Actions taken to become 2.0 fall under the scope of a consultancy firm, that cooperates with the University’s own computing service. My proposals to approach a 3.0 model would need partnership with research teams (inside or outside the Univeristy) specialized on knowledge extraction and language engineering.
Beyond library 2.0
- Doctoral course I0703-on Web semantics
- Position paper for a round table at a workshop II Jornadas sobre Documentación y Gestión de los contenidos digitales
- Library 2.0 workshop with staff from University of Deusto
My colleague Lorena Fernández (who is the person in charge of the project, from the University’s computing office) assisted to the third, but missed the first. Shame! She has written a couple of posts on the topic: Catálogos caseros en la nube (2010.01.03) and Día de la Biblioteca (2009.10.24). In the former she reviews aNobii and LibraryThing, two well known social bookmarking tools for books. This shows she is looking at common 2.0 facilities, which is great. But I need to express my own wishes beyond 2.0:
- Digitalization of the library’s exclusive book collection and UD journals: yes, why not?, in cooperation with GoogleBooks. Deusto already has a corporative license to use Google apps, so why not extend that agreement further?

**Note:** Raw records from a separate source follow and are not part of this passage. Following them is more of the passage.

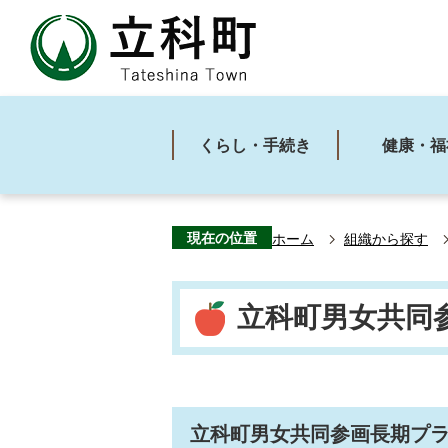
くらし・手続き
健康・福
現在の位置
ホーム
組織から探す
立科町男女共同
立科町男女共同参画長期プラ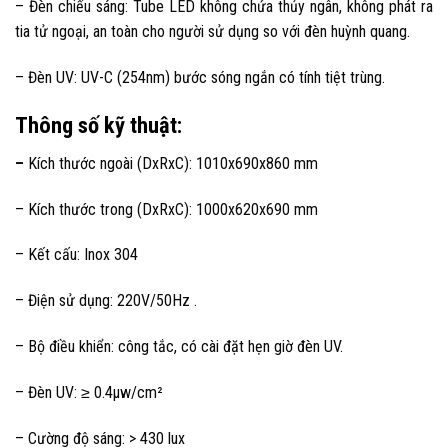
– Đèn chiếu sáng: Tube LED không chứa thủy ngân, không phát ra
tia tử ngoại, an toàn cho người sử dụng so với đèn huỳnh quang.
– Đèn UV: UV-C (254nm) bước sóng ngắn có tính tiệt trùng.
Thông số kỹ thuật:
–
Kích thước ngoài (DxRxC): 1010x690x860 mm
– Kích thước trong (DxRxC): 1000x620x690 mm
– Kết cấu: Inox 304
– Điện sử dụng: 220V/50Hz .
– Bộ điều khiển: công tắc, có cài đặt hẹn giờ đèn UV.
– Đèn UV: ≥ 0.4μw/cm²
– Cường độ sáng: > 430 lux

- Rendering of digitalized text into XML/TEI and RDF. This will need some explanation, but basically it means that the digitalized text goes beyond mere plain ASCII text
- Named entity and specialized term extraction
- Mapping of those terms into folksonomies and taxonomies (i.e. catalogs)
- Mapping of taxonomies into relevant ontologies, eg. DBpedia
- Automatic reference extraction (eg. into BibTeX format, as GoogleScholar does)

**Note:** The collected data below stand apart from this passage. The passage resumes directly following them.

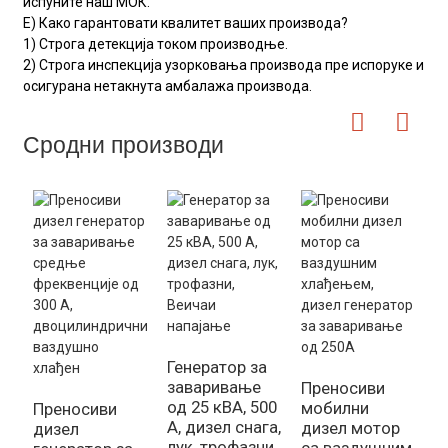
испуните наш МОК.
Е) Како гарантовати квалитет ваших производа?
1) Строга детекција током производње.
2) Строга инспекција узорковања производа пре испоруке и
осигурана нетакнута амбалажа производа.
Сродни производи
Генератор за
заваривање
Преносиви
4
од 25 кВА, 500
мобилни
д
Преносиви
А, дизел снага,
дизел мотор
г
дизел
лук, трофазни,
са ваздушним
з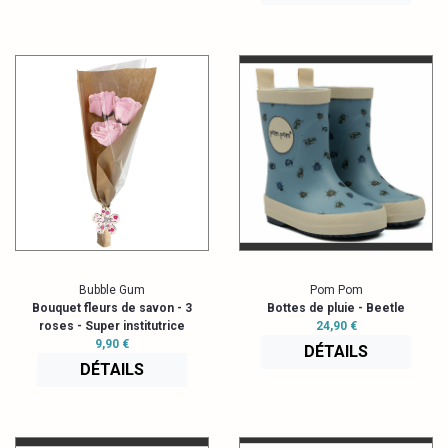
Bubble Gum
Pom Pom
Bouquet fleurs de savon - 3
Bottes de pluie - Beetle
roses - Super institutrice
24,90 €
9,90 €
DÉTAILS
DÉTAILS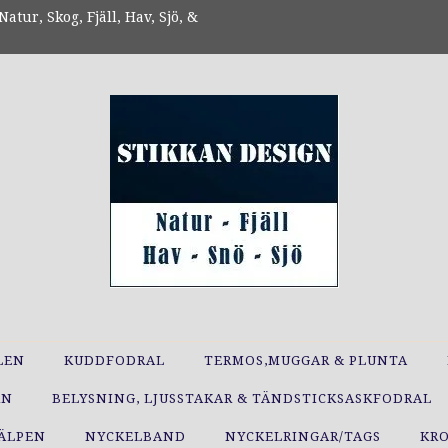
atur, Skog, Fjäll, Hav, Sjö, &
LEN
KUDDFODRAL
TERMOS,MUGGAR & PLUNTA
RN
BELYSNING, LJUSSTAKAR & TÄNDSTICKSASKFODRAL
JÄLPEN
NYCKELBAND
NYCKELRINGAR/TAGS
KR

- Automatic cross-reference, as CiteSeer, DBLP, WoK, and others do
- Croos-reference extraction from those services
- Integration into local reference management software (eg. ZOTERO), or user’s own online services (Citeulike, Bibsonomy, Connotea)
- Integration of GoogleScholar
- Development of a scholarly knowledge fragmentation tool
- Scientific conversation on the cloud
I’m going to explain now briefly what I mean for the scholarly or scientific knowledge fragmentation tool.
The Twitter lesson
We have learned from Twitter many things recently, but to me one of the most relevant things is that short texts are more efficient on the web than longer ones: shorter is better on the web.
Now there is a growing family of new short texts genres on the web including:
These are particularly well suited for the Linking Data project, which is very interesting. But I’m going to talk about their effect on a new trend of scientific conversation, which is in debt with Twitter.
Dynamic scientific discourse
What we are about to see in the near future is a new form of scientific discourse emerging from scientific snippets or tweets, much as there emerge conversations on the twittersphere.
In order to achieve such a conversation we will need to fragment scholarly papers and articles into more suitable knowledge pieces or atoms. Such atoms should include not only the content (sentences would be candidates for such atomic units) but also contextual metadata (author, title, date, publication, eg. as in Dublin Core) as well as cross-references (who quotes who, why and how, as in CiteSeer).
After fragmentation, we would just let them fly and reach the conceptual cloud, a global cloud of knowledge tweets in which a global scientific conversation will take place.